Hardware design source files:
•••

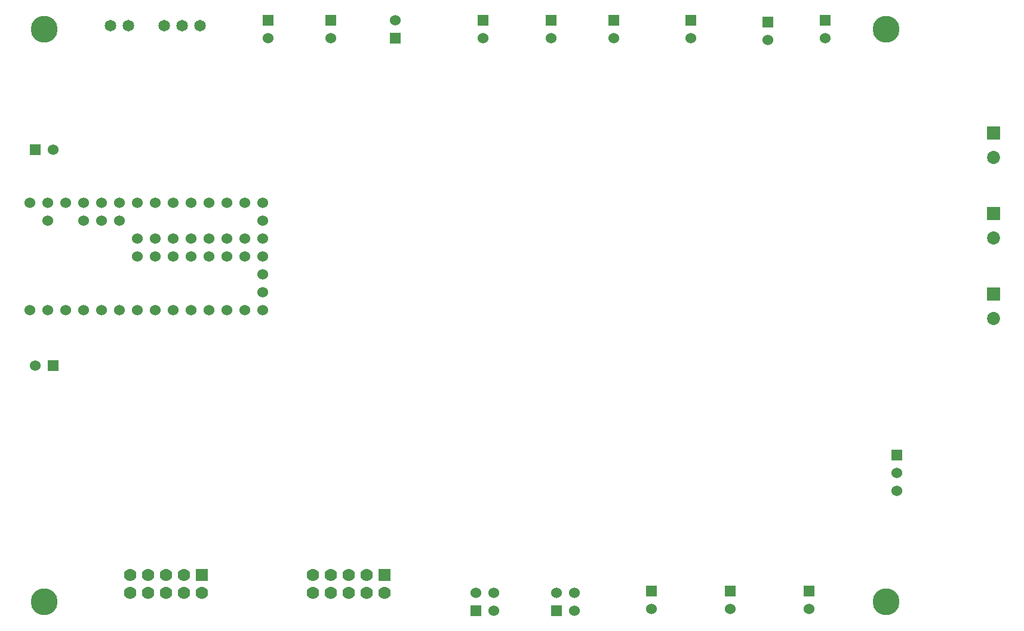
<source format=gbs>
G04 (created by PCBNEW (2013-jul-07)-stable) date Tue 03 Jan 2017 02:31:41 PM PST*
%MOIN*%
G04 Gerber Fmt 3.4, Leading zero omitted, Abs format*
%FSLAX34Y34*%
G01*
G70*
G90*
G04 APERTURE LIST*
%ADD10C,0.00590551*%
%ADD11C,0.06*%
%ADD12R,0.06X0.06*%
%ADD13R,0.07X0.07*%
%ADD14C,0.07*%
%ADD15C,0.15*%
%ADD16R,0.073X0.073*%
%ADD17C,0.073*%
%ADD18C,0.065*%
G04 APERTURE END LIST*
G54D10*
G54D11*
X20700Y-37200D03*
X21700Y-37200D03*
X22700Y-37200D03*
X23700Y-37200D03*
X24700Y-37200D03*
X25700Y-37200D03*
X26700Y-37200D03*
X27700Y-37200D03*
X28700Y-37200D03*
X29700Y-37200D03*
X30700Y-37200D03*
X31700Y-37200D03*
X32700Y-37200D03*
X33700Y-37200D03*
X33700Y-36200D03*
X33700Y-35200D03*
X33700Y-34200D03*
X33700Y-33200D03*
X33700Y-32200D03*
X33700Y-31200D03*
X32700Y-31200D03*
X31700Y-31200D03*
X30700Y-31200D03*
X29700Y-31200D03*
X28700Y-31200D03*
X27700Y-31200D03*
X26700Y-31200D03*
X25700Y-31200D03*
X24700Y-31200D03*
X23700Y-31200D03*
X22700Y-31200D03*
X21700Y-31200D03*
X20700Y-31200D03*
X26700Y-34200D03*
X27700Y-34200D03*
X28700Y-34200D03*
X29700Y-34200D03*
X30700Y-34200D03*
X31700Y-34200D03*
X32700Y-34200D03*
X32700Y-33200D03*
X31700Y-33200D03*
X30700Y-33200D03*
X29700Y-33200D03*
X28700Y-33200D03*
X27700Y-33200D03*
X26700Y-33200D03*
X25700Y-32200D03*
X24700Y-32200D03*
X23700Y-32200D03*
X21700Y-32200D03*
G54D12*
X69100Y-45300D03*
G54D11*
X69100Y-46300D03*
X69100Y-47300D03*
G54D12*
X50100Y-54000D03*
G54D11*
X50100Y-53000D03*
X51100Y-54000D03*
X51100Y-53000D03*
G54D12*
X45600Y-54000D03*
G54D11*
X45600Y-53000D03*
X46600Y-54000D03*
X46600Y-53000D03*
G54D12*
X46000Y-21000D03*
G54D11*
X46000Y-22000D03*
G54D12*
X41100Y-22000D03*
G54D11*
X41100Y-21000D03*
G54D12*
X22000Y-40300D03*
G54D11*
X21000Y-40300D03*
G54D12*
X49800Y-21000D03*
G54D11*
X49800Y-22000D03*
G54D12*
X21000Y-28250D03*
G54D11*
X22000Y-28250D03*
G54D12*
X53300Y-21000D03*
G54D11*
X53300Y-22000D03*
G54D12*
X57600Y-21000D03*
G54D11*
X57600Y-22000D03*
G54D12*
X55400Y-52900D03*
G54D11*
X55400Y-53900D03*
G54D12*
X61900Y-21100D03*
G54D11*
X61900Y-22100D03*
G54D12*
X64200Y-52900D03*
G54D11*
X64200Y-53900D03*
G54D12*
X59800Y-52900D03*
G54D11*
X59800Y-53900D03*
G54D12*
X65100Y-21000D03*
G54D11*
X65100Y-22000D03*
G54D12*
X37500Y-21000D03*
G54D11*
X37500Y-22000D03*
G54D12*
X34000Y-21000D03*
G54D11*
X34000Y-22000D03*
G54D13*
X30300Y-52000D03*
G54D14*
X30300Y-53000D03*
X29300Y-52000D03*
X29300Y-53000D03*
X28300Y-52000D03*
X28300Y-53000D03*
X27300Y-52000D03*
X27300Y-53000D03*
X26300Y-52000D03*
X26300Y-53000D03*
G54D13*
X40500Y-52000D03*
G54D14*
X40500Y-53000D03*
X39500Y-52000D03*
X39500Y-53000D03*
X38500Y-52000D03*
X38500Y-53000D03*
X37500Y-52000D03*
X37500Y-53000D03*
X36500Y-52000D03*
X36500Y-53000D03*
G54D15*
X68500Y-53500D03*
X21500Y-53500D03*
X21500Y-21500D03*
X68500Y-21500D03*
G54D16*
X74500Y-27311D03*
G54D17*
X74500Y-28689D03*
G54D16*
X74500Y-31811D03*
G54D17*
X74500Y-33189D03*
G54D16*
X74500Y-36311D03*
G54D17*
X74500Y-37689D03*
G54D18*
X25200Y-21300D03*
X26200Y-21300D03*
X28200Y-21300D03*
X29200Y-21300D03*
X30200Y-21300D03*
M02*

</source>
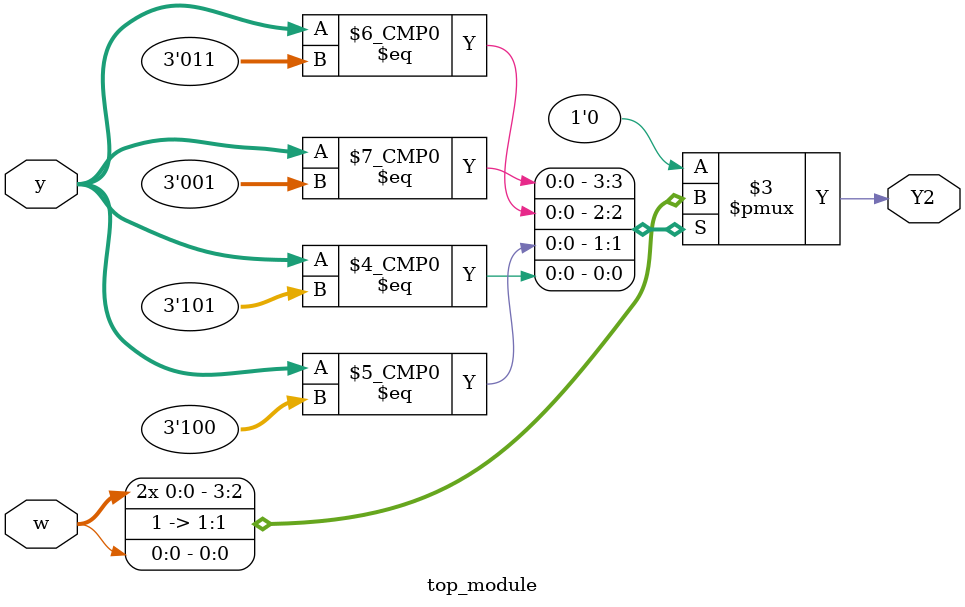
<source format=sv>
module top_module(
    input [3:1] y,
    input w,
    output reg Y2);

    always @(*) begin
        case (y)
            3'b000: Y2 = 1'b0; // State A
            3'b001: Y2 = w;    // State B
            3'b010: Y2 = 1'b0; // State C
            3'b011: Y2 = w;    // State D
            3'b100: Y2 = 1'b1; // State E
            3'b101: Y2 = w;    // State F
            default: Y2 = 1'b0;
        endcase
    end

endmodule

</source>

•••

__TASK OBJECTIVE__: Could you reproduce every record above exactly, leaving out any pictures?

__TASK ANSWER__:
<source format=gbs>
G04 (created by PCBNEW (2013-jul-07)-stable) date Tue 03 Jan 2017 02:31:41 PM PST*
%MOIN*%
G04 Gerber Fmt 3.4, Leading zero omitted, Abs format*
%FSLAX34Y34*%
G01*
G70*
G90*
G04 APERTURE LIST*
%ADD10C,0.00590551*%
%ADD11C,0.06*%
%ADD12R,0.06X0.06*%
%ADD13R,0.07X0.07*%
%ADD14C,0.07*%
%ADD15C,0.15*%
%ADD16R,0.073X0.073*%
%ADD17C,0.073*%
%ADD18C,0.065*%
G04 APERTURE END LIST*
G54D10*
G54D11*
X20700Y-37200D03*
X21700Y-37200D03*
X22700Y-37200D03*
X23700Y-37200D03*
X24700Y-37200D03*
X25700Y-37200D03*
X26700Y-37200D03*
X27700Y-37200D03*
X28700Y-37200D03*
X29700Y-37200D03*
X30700Y-37200D03*
X31700Y-37200D03*
X32700Y-37200D03*
X33700Y-37200D03*
X33700Y-36200D03*
X33700Y-35200D03*
X33700Y-34200D03*
X33700Y-33200D03*
X33700Y-32200D03*
X33700Y-31200D03*
X32700Y-31200D03*
X31700Y-31200D03*
X30700Y-31200D03*
X29700Y-31200D03*
X28700Y-31200D03*
X27700Y-31200D03*
X26700Y-31200D03*
X25700Y-31200D03*
X24700Y-31200D03*
X23700Y-31200D03*
X22700Y-31200D03*
X21700Y-31200D03*
X20700Y-31200D03*
X26700Y-34200D03*
X27700Y-34200D03*
X28700Y-34200D03*
X29700Y-34200D03*
X30700Y-34200D03*
X31700Y-34200D03*
X32700Y-34200D03*
X32700Y-33200D03*
X31700Y-33200D03*
X30700Y-33200D03*
X29700Y-33200D03*
X28700Y-33200D03*
X27700Y-33200D03*
X26700Y-33200D03*
X25700Y-32200D03*
X24700Y-32200D03*
X23700Y-32200D03*
X21700Y-32200D03*
G54D12*
X69100Y-45300D03*
G54D11*
X69100Y-46300D03*
X69100Y-47300D03*
G54D12*
X50100Y-54000D03*
G54D11*
X50100Y-53000D03*
X51100Y-54000D03*
X51100Y-53000D03*
G54D12*
X45600Y-54000D03*
G54D11*
X45600Y-53000D03*
X46600Y-54000D03*
X46600Y-53000D03*
G54D12*
X46000Y-21000D03*
G54D11*
X46000Y-22000D03*
G54D12*
X41100Y-22000D03*
G54D11*
X41100Y-21000D03*
G54D12*
X22000Y-40300D03*
G54D11*
X21000Y-40300D03*
G54D12*
X49800Y-21000D03*
G54D11*
X49800Y-22000D03*
G54D12*
X21000Y-28250D03*
G54D11*
X22000Y-28250D03*
G54D12*
X53300Y-21000D03*
G54D11*
X53300Y-22000D03*
G54D12*
X57600Y-21000D03*
G54D11*
X57600Y-22000D03*
G54D12*
X55400Y-52900D03*
G54D11*
X55400Y-53900D03*
G54D12*
X61900Y-21100D03*
G54D11*
X61900Y-22100D03*
G54D12*
X64200Y-52900D03*
G54D11*
X64200Y-53900D03*
G54D12*
X59800Y-52900D03*
G54D11*
X59800Y-53900D03*
G54D12*
X65100Y-21000D03*
G54D11*
X65100Y-22000D03*
G54D12*
X37500Y-21000D03*
G54D11*
X37500Y-22000D03*
G54D12*
X34000Y-21000D03*
G54D11*
X34000Y-22000D03*
G54D13*
X30300Y-52000D03*
G54D14*
X30300Y-53000D03*
X29300Y-52000D03*
X29300Y-53000D03*
X28300Y-52000D03*
X28300Y-53000D03*
X27300Y-52000D03*
X27300Y-53000D03*
X26300Y-52000D03*
X26300Y-53000D03*
G54D13*
X40500Y-52000D03*
G54D14*
X40500Y-53000D03*
X39500Y-52000D03*
X39500Y-53000D03*
X38500Y-52000D03*
X38500Y-53000D03*
X37500Y-52000D03*
X37500Y-53000D03*
X36500Y-52000D03*
X36500Y-53000D03*
G54D15*
X68500Y-53500D03*
X21500Y-53500D03*
X21500Y-21500D03*
X68500Y-21500D03*
G54D16*
X74500Y-27311D03*
G54D17*
X74500Y-28689D03*
G54D16*
X74500Y-31811D03*
G54D17*
X74500Y-33189D03*
G54D16*
X74500Y-36311D03*
G54D17*
X74500Y-37689D03*
G54D18*
X25200Y-21300D03*
X26200Y-21300D03*
X28200Y-21300D03*
X29200Y-21300D03*
X30200Y-21300D03*
M02*

</source>
<source format=sv>
module top_module(
    input [3:1] y,
    input w,
    output reg Y2);

    always @(*) begin
        case (y)
            3'b000: Y2 = 1'b0; // State A
            3'b001: Y2 = w;    // State B
            3'b010: Y2 = 1'b0; // State C
            3'b011: Y2 = w;    // State D
            3'b100: Y2 = 1'b1; // State E
            3'b101: Y2 = w;    // State F
            default: Y2 = 1'b0;
        endcase
    end

endmodule

</source>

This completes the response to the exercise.